**PROVIDED ENTRIES**.
--

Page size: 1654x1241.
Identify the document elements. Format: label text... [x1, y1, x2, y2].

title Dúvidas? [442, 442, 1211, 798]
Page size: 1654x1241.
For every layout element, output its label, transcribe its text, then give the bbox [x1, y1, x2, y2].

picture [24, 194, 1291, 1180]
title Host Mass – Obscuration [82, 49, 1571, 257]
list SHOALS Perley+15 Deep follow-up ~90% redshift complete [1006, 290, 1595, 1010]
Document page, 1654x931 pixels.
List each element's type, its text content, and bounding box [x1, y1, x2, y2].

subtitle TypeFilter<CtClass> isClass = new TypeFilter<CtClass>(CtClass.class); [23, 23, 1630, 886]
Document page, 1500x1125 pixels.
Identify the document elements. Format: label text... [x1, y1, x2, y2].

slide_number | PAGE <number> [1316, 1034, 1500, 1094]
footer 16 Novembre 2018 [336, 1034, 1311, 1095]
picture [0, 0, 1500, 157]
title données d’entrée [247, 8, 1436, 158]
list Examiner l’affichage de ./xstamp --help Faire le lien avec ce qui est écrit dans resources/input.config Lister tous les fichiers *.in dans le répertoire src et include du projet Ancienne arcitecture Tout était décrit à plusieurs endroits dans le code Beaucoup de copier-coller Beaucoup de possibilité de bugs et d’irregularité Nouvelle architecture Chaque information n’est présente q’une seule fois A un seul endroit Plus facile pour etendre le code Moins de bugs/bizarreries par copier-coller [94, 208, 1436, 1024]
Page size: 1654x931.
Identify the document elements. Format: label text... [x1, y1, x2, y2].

--

**PROBLEM TO WORK ON**.
Can you render the stretch from the line containing "Page size: 1654x931." through the end of the data as a numbered list, leaving out any blank lines?

**RESPONSE FOR THIS EXERCISE**.
1. Page size: 1654x931.
2. Identify the document elements. Format: label text... [x1, y1, x2, y2].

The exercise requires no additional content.